- **WORK TASK**
Could you repeat the records below exactly as written?

[Start of Attachment]

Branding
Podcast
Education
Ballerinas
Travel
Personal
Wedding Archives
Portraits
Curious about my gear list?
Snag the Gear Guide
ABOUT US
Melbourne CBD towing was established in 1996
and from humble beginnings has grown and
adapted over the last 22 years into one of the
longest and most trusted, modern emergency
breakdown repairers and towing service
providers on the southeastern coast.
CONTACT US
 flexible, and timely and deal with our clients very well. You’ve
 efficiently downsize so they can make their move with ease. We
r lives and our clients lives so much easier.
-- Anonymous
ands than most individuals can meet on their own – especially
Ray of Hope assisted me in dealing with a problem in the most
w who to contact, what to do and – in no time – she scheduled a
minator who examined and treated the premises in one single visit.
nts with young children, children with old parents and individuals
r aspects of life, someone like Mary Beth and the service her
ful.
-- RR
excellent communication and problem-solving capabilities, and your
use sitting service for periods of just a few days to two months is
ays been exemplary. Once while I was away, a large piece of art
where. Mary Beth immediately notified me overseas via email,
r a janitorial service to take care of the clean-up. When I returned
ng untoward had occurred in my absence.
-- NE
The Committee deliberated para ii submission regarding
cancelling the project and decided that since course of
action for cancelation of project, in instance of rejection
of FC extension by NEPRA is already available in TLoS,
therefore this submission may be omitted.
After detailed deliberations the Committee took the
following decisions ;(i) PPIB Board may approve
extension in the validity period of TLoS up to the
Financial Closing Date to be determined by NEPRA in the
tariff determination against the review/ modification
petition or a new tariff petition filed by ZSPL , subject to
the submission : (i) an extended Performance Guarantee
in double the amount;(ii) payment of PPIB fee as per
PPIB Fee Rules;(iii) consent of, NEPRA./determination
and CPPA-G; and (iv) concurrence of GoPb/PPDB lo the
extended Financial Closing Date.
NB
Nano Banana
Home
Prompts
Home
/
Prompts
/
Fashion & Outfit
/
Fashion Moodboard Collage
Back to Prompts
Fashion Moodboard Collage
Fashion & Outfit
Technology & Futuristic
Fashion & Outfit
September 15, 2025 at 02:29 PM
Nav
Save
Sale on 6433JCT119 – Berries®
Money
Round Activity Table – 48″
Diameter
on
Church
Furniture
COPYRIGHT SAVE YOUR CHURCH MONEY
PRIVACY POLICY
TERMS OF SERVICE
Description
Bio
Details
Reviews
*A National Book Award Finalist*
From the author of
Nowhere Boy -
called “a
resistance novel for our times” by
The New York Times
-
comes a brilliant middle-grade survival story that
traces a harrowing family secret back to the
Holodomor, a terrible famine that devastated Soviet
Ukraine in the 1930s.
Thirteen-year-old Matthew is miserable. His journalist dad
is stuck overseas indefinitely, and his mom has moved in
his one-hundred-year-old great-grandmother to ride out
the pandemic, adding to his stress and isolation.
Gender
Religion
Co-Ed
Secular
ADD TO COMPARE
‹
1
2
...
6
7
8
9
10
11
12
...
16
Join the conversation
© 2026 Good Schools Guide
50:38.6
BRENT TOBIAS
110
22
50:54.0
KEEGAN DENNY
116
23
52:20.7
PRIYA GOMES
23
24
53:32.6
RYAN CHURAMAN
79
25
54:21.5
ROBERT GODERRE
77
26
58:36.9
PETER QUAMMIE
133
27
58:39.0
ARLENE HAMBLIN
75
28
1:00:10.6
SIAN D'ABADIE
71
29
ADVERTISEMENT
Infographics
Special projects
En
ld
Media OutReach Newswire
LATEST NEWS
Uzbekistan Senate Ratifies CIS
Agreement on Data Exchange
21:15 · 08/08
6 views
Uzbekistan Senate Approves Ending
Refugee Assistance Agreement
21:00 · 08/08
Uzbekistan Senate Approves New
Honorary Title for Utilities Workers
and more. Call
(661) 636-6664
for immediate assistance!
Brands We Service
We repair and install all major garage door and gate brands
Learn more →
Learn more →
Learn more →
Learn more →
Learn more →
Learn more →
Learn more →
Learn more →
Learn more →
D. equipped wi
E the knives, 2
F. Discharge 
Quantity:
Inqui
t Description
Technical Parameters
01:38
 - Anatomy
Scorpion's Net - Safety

[End of Attachment]

- **OUTPUT BELOW**
Branding
Podcast
Education
Ballerinas
Travel
Personal
Wedding Archives
Portraits
Curious about my gear list?
Snag the Gear Guide
ABOUT US
Melbourne CBD towing was established in 1996
and from humble beginnings has grown and
adapted over the last 22 years into one of the
longest and most trusted, modern emergency
breakdown repairers and towing service
providers on the southeastern coast.
CONTACT US
 flexible, and timely and deal with our clients very well. You’ve
 efficiently downsize so they can make their move with ease. We
r lives and our clients lives so much easier.
-- Anonymous
ands than most individuals can meet on their own – especially
Ray of Hope assisted me in dealing with a problem in the most
w who to contact, what to do and – in no time – she scheduled a
minator who examined and treated the premises in one single visit.
nts with young children, children with old parents and individuals
r aspects of life, someone like Mary Beth and the service her
ful.
-- RR
excellent communication and problem-solving capabilities, and your
use sitting service for periods of just a few days to two months is
ays been exemplary. Once while I was away, a large piece of art
where. Mary Beth immediately notified me overseas via email,
r a janitorial service to take care of the clean-up. When I returned
ng untoward had occurred in my absence.
-- NE
The Committee deliberated para ii submission regarding
cancelling the project and decided that since course of
action for cancelation of project, in instance of rejection
of FC extension by NEPRA is already available in TLoS,
therefore this submission may be omitted.
After detailed deliberations the Committee took the
following decisions ;(i) PPIB Board may approve
extension in the validity period of TLoS up to the
Financial Closing Date to be determined by NEPRA in the
tariff determination against the review/ modification
petition or a new tariff petition filed by ZSPL , subject to
the submission : (i) an extended Performance Guarantee
in double the amount;(ii) payment of PPIB fee as per
PPIB Fee Rules;(iii) consent of, NEPRA./determination
and CPPA-G; and (iv) concurrence of GoPb/PPDB lo the
extended Financial Closing Date.
NB
Nano Banana
Home
Prompts
Home
/
Prompts
/
Fashion & Outfit
/
Fashion Moodboard Collage
Back to Prompts
Fashion Moodboard Collage
Fashion & Outfit
Technology & Futuristic
Fashion & Outfit
September 15, 2025 at 02:29 PM
Nav
Save
Sale on 6433JCT119 – Berries®
Money
Round Activity Table – 48″
Diameter
on
Church
Furniture
COPYRIGHT SAVE YOUR CHURCH MONEY
PRIVACY POLICY
TERMS OF SERVICE
Description
Bio
Details
Reviews
*A National Book Award Finalist*
From the author of
Nowhere Boy -
called “a
resistance novel for our times” by
The New York Times
-
comes a brilliant middle-grade survival story that
traces a harrowing family secret back to the
Holodomor, a terrible famine that devastated Soviet
Ukraine in the 1930s.
Thirteen-year-old Matthew is miserable. His journalist dad
is stuck overseas indefinitely, and his mom has moved in
his one-hundred-year-old great-grandmother to ride out
the pandemic, adding to his stress and isolation.
Gender
Religion
Co-Ed
Secular
ADD TO COMPARE
‹
1
2
...
6
7
8
9
10
11
12
...
16
Join the conversation
© 2026 Good Schools Guide
50:38.6
BRENT TOBIAS
110
22
50:54.0
KEEGAN DENNY
116
23
52:20.7
PRIYA GOMES
23
24
53:32.6
RYAN CHURAMAN
79
25
54:21.5
ROBERT GODERRE
77
26
58:36.9
PETER QUAMMIE
133
27
58:39.0
ARLENE HAMBLIN
75
28
1:00:10.6
SIAN D'ABADIE
71
29
ADVERTISEMENT
Infographics
Special projects
En
ld
Media OutReach Newswire
LATEST NEWS
Uzbekistan Senate Ratifies CIS
Agreement on Data Exchange
21:15 · 08/08
6 views
Uzbekistan Senate Approves Ending
Refugee Assistance Agreement
21:00 · 08/08
Uzbekistan Senate Approves New
Honorary Title for Utilities Workers
and more. Call
(661) 636-6664
for immediate assistance!
Brands We Service
We repair and install all major garage door and gate brands
Learn more →
Learn more →
Learn more →
Learn more →
Learn more →
Learn more →
Learn more →
Learn more →
Learn more →
D. equipped wi
E the knives, 2
F. Discharge 
Quantity:
Inqui
t Description
Technical Parameters
01:38
 - Anatomy
Scorpion's Net - Safety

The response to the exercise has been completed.